WORK INSTRUCTIONS
Edit the records below by changing each "name author" to "authority", keeping everything else unchanged.

EXTRACTED RECORDS
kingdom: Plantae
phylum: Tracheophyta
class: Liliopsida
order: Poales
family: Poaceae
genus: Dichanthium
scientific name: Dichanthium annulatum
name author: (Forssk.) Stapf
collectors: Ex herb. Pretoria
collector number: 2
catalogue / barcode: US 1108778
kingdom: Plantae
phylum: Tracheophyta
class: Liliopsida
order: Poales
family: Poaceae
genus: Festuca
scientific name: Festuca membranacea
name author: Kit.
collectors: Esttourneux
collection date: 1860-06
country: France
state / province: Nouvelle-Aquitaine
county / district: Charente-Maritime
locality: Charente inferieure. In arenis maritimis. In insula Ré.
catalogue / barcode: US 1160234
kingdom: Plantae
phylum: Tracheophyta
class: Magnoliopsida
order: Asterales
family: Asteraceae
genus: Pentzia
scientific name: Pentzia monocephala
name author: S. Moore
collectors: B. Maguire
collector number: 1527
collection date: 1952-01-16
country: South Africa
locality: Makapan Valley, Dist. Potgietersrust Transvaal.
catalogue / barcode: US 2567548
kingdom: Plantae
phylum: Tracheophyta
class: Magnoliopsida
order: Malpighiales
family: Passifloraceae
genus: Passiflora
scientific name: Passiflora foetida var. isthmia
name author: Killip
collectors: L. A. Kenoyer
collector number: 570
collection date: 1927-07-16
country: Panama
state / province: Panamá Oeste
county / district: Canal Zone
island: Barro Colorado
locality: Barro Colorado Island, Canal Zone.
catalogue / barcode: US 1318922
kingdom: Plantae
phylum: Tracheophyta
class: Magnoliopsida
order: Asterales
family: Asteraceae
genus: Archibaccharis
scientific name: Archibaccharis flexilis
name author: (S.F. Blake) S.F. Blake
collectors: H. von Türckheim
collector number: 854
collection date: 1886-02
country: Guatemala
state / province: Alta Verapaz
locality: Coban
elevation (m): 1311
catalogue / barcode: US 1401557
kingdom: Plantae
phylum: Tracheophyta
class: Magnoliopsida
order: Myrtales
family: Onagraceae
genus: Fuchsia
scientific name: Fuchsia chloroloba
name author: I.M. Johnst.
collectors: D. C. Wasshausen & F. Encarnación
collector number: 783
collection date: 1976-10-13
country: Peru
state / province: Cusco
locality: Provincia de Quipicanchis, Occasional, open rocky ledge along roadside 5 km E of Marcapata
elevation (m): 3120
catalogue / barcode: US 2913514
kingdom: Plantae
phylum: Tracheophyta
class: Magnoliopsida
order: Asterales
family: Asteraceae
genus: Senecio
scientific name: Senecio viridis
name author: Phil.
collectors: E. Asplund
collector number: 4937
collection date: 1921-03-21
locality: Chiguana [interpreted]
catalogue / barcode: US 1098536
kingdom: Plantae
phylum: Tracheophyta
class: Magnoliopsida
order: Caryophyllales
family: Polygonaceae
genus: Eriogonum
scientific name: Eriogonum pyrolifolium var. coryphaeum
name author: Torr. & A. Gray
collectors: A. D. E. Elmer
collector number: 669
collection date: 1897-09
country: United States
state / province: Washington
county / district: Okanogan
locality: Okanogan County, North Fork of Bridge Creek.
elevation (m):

RESPONSE TO THIS EXERCISE
kingdom: Plantae
phylum: Tracheophyta
class: Liliopsida
order: Poales
family: Poaceae
genus: Dichanthium
scientific name: Dichanthium annulatum
authority: (Forssk.) Stapf
collectors: Ex herb. Pretoria
collector number: 2
catalogue / barcode: US 1108778
kingdom: Plantae
phylum: Tracheophyta
class: Liliopsida
order: Poales
family: Poaceae
genus: Festuca
scientific name: Festuca membranacea
authority: Kit.
collectors: Esttourneux
collection date: 1860-06
country: France
state / province: Nouvelle-Aquitaine
county / district: Charente-Maritime
locality: Charente inferieure. In arenis maritimis. In insula Ré.
catalogue / barcode: US 1160234
kingdom: Plantae
phylum: Tracheophyta
class: Magnoliopsida
order: Asterales
family: Asteraceae
genus: Pentzia
scientific name: Pentzia monocephala
authority: S. Moore
collectors: B. Maguire
collector number: 1527
collection date: 1952-01-16
country: South Africa
locality: Makapan Valley, Dist. Potgietersrust Transvaal.
catalogue / barcode: US 2567548
kingdom: Plantae
phylum: Tracheophyta
class: Magnoliopsida
order: Malpighiales
family: Passifloraceae
genus: Passiflora
scientific name: Passiflora foetida var. isthmia
authority: Killip
collectors: L. A. Kenoyer
collector number: 570
collection date: 1927-07-16
country: Panama
state / province: Panamá Oeste
county / district: Canal Zone
island: Barro Colorado
locality: Barro Colorado Island, Canal Zone.
catalogue / barcode: US 1318922
kingdom: Plantae
phylum: Tracheophyta
class: Magnoliopsida
order: Asterales
family: Asteraceae
genus: Archibaccharis
scientific name: Archibaccharis flexilis
authority: (S.F. Blake) S.F. Blake
collectors: H. von Türckheim
collector number: 854
collection date: 1886-02
country: Guatemala
state / province: Alta Verapaz
locality: Coban
elevation (m): 1311
catalogue / barcode: US 1401557
kingdom: Plantae
phylum: Tracheophyta
class: Magnoliopsida
order: Myrtales
family: Onagraceae
genus: Fuchsia
scientific name: Fuchsia chloroloba
authority: I.M. Johnst.
collectors: D. C. Wasshausen & F. Encarnación
collector number: 783
collection date: 1976-10-13
country: Peru
state / province: Cusco
locality: Provincia de Quipicanchis, Occasional, open rocky ledge along roadside 5 km E of Marcapata
elevation (m): 3120
catalogue / barcode: US 2913514
kingdom: Plantae
phylum: Tracheophyta
class: Magnoliopsida
order: Asterales
family: Asteraceae
genus: Senecio
scientific name: Senecio viridis
authority: Phil.
collectors: E. Asplund
collector number: 4937
collection date: 1921-03-21
locality: Chiguana [interpreted]
catalogue / barcode: US 1098536
kingdom: Plantae
phylum: Tracheophyta
class: Magnoliopsida
order: Caryophyllales
family: Polygonaceae
genus: Eriogonum
scientific name: Eriogonum pyrolifolium var. coryphaeum
authority: Torr. & A. Gray
collectors: A. D. E. Elmer
collector number: 669
collection date: 1897-09
country: United States
state / province: Washington
county / district: Okanogan
locality: Okanogan County, North Fork of Bridge Creek.
elevation (m):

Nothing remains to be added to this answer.